Using these tools, researchers can shrink their experiments to happen on a surface that’s about the size of a credit card. In biology, these are called ‘lab-on-a-chip’ devices. The Microfabrication Core will not only allow scientists to develop tiny and powerful experiments in-house, it will also allow researchers to adapt their experiments quickly.

“Because everything is much smaller, reactions happen very fast,” Dr. Tsai said. “If you do an experiment, and it doesn’t work, you can build another one. This will allow my team to rapidly refine our designs for lab-on-a-chip devices that fabricate bubbles for ultrasound imaging research.”

Beyond bubbles, other uses for the Microfabrication Core include the ability to make single-cell droplets that show scientists the actions and responses of one cell at a time, which cannot be done in a petri dish where multiple cells are tested at once. This facility also creates the opportunity to develop organ-on-a-chip devices that reenact the function of an organ in a small space before testing on live models.

“The Microfabrication Core represents the intersection of science, health and engineering – just as iBEST was designed to do,” said Dr. Ori Rotstein, director of the KRCBS and co-chair of iBEST. iBEST is a unique partnership that brings together Ryerson’s engineering and science strengths with St. Michael’s research and clinical expertise in a 22,000-square-foot, state-of-the-art laboratory where scientists and engineers test practical ideas that can be brought to the patient bedside quickly.

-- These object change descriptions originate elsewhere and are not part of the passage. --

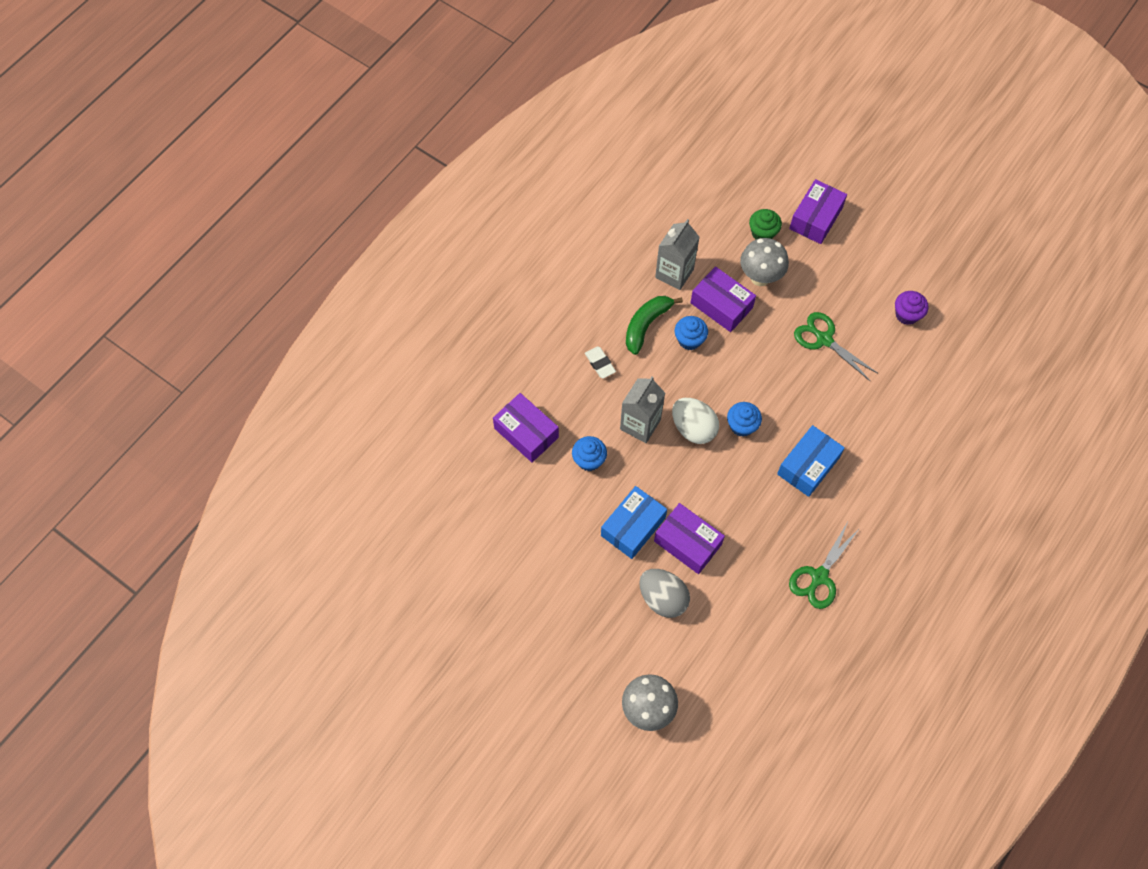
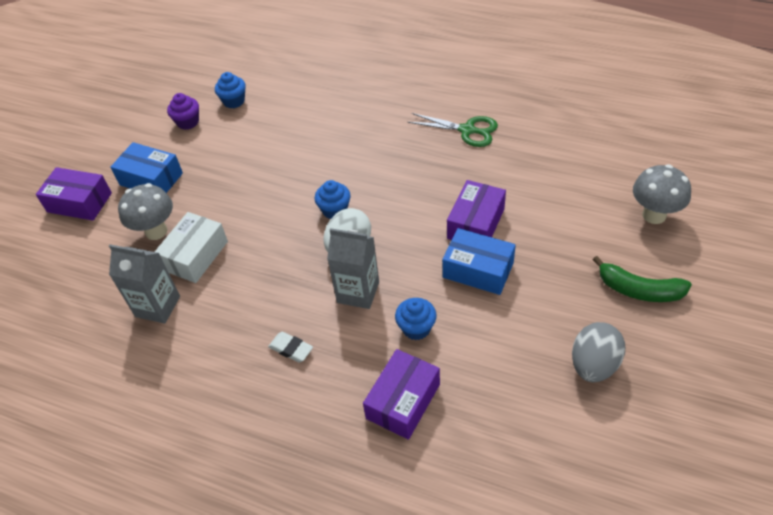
camera: 100 degrees left, 15 degrees down
(600, 364) = (291, 349): white eraser -> white eraser turned 75 degrees clockwise
(646, 325) = (231, 316): green banana -> green banana (639, 290)
(663, 598) = (541, 229): grey egg -> grey egg (593, 365)
(689, 340) = (243, 273): blue cupcake -> blue cupcake (234, 101)
(721, 305) = (195, 256): purple box -> white box
(762, 233) = (99, 240): green cupcake -> none
(808, 466) = (362, 157): blue box -> blue box (151, 179)
(824, 339) = (224, 170): green scissors -> none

The Microfabrication Clean Room was developed as part of the iBEST construction agreement in the Keenan Research Centre building. A recent Canada Foundation for Innovation grant with the University of Toronto for Dr. Tsai, along with the Natural Sciences and Engineering Research Council of Canada and Ryerson University, funded the equipment now contained in the Microfabrication Core.

“With these tools, people can imagine new experiments they couldn’t before,” Dr. Tsai said.

“They can build them in-house and they can be really fast. This new facility brings iBEST to a whole new frontier of research.”

About St. Michael’s Hospital

St. Michael’s Hospital provides compassionate care to all who enter its doors. The hospital also provides outstanding medical education to future health care professionals in more than 29 academic disciplines. Critical care and trauma, heart disease, neurosurgery, diabetes, cancer care, care of the homeless and global health are among the Hospital’s recognized areas of expertise. Through the Keenan Research Centre and the Li Ka Shing International Healthcare Education Centre, which make up the Li Ka Shing Knowledge Institute, research and education at St. Michael’s Hospital are recognized and make an impact around the world. Founded in 1892, the hospital is fully affiliated with the University of Toronto.

St. Michael’s Hospital with Providence Healthcare and St. Joseph’s Health Centre now operate under one corporate entity as of August 1, 2017. United, the three organizations serve patients, residents and clients across the full spectrum of care, spanning primary care, secondary community care, tertiary and quaternary care services to post-acute through rehabilitation, palliative care and long-term care, while investing in world-class research and education.